Credit: GAVI

The Board of Directors of the Luxembourg-based European Investment Bank (EIB) yesterday adopted the EIB Group Climate Bank Roadmap 2021-2025 and approved €400 million for the COVAX initiative to ensure global access to a COVID-19 vaccine.

The Climate Bank Roadmap will guide future EIB financing to support €1 trillion of climate action and environmental sustainability investments by 2030 and align all financing activities with the principles and goals of the Paris climate agreement by the end of 2020.

The EIB approved €7.8 billion of new financing to support investment by business impacted by COVID-19, alongside backing clean transport, sustainable urban development, renewable energy, health and education investment across Europe and around the world. This includes €400 million for the international COVAX initiative to ensure fair and equitable access to successful COVID-19 vaccines in Africa and scale up vaccine manufacturing in 92 developing and emerging economies alongside dedicated financing to help tourism companies impacted by the pandemic.

EIB President Werner Hoyer commented: "The EIB Group is proud to have backed BioNTech, the German company that achieved a breakthrough in COVID-19 vaccine research this week. An effective COVID-19 vaccine is now within our reach – a truly historic achievement that has resonated globally. Now it is crucial that vaccines become available throughout the world, not only in rich countries. This is why it is so important that the EIB has today approved support for the COVAX initiative to ensure access to a successful COVID-19 vaccine in developing countries”.

He added: “But COVID-19 is not the only crisis on our hands. The climate and environment emergency is claiming lives as we speak and we must face up to it urgently. Today we agreed the EIB Group Climate Bank Roadmap that details our €1 trillion response to the climate emergency in the years ahead. It is a major contribution to Europe’s role leading the way toward decarbonisation and a green, resilient and socially inclusive economy”.

The EIB approved €1.8 billion for medical research, new hospitals and public health investment and local lending schemes to strengthen private sector reliance to the economic shocks of COVID-19.

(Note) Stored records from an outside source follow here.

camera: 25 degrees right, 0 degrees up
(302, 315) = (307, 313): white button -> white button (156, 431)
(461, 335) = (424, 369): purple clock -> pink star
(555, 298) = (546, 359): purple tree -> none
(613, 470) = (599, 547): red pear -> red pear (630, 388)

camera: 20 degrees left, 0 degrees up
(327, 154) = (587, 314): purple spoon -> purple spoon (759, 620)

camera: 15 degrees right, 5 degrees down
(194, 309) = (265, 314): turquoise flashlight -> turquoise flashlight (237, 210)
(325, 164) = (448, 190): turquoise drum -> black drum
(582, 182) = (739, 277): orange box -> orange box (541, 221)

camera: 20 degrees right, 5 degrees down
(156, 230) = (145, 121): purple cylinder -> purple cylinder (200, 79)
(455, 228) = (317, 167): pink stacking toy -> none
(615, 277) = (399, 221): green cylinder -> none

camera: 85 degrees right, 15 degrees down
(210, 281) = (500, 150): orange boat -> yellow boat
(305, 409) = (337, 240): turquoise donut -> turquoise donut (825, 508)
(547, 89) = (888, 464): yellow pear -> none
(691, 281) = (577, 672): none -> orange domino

Since the outbreak of the pandemic, the EIB has approved more than €27 billion of new financing to enable public and private partners across Europe around the world to better tackle health, social and economic challenges.

Meeting by video conference, the EIB Board also agreed projects to improve sustainable transport, urban development, clean energy, access to water and education across Europe, Africa and Asia.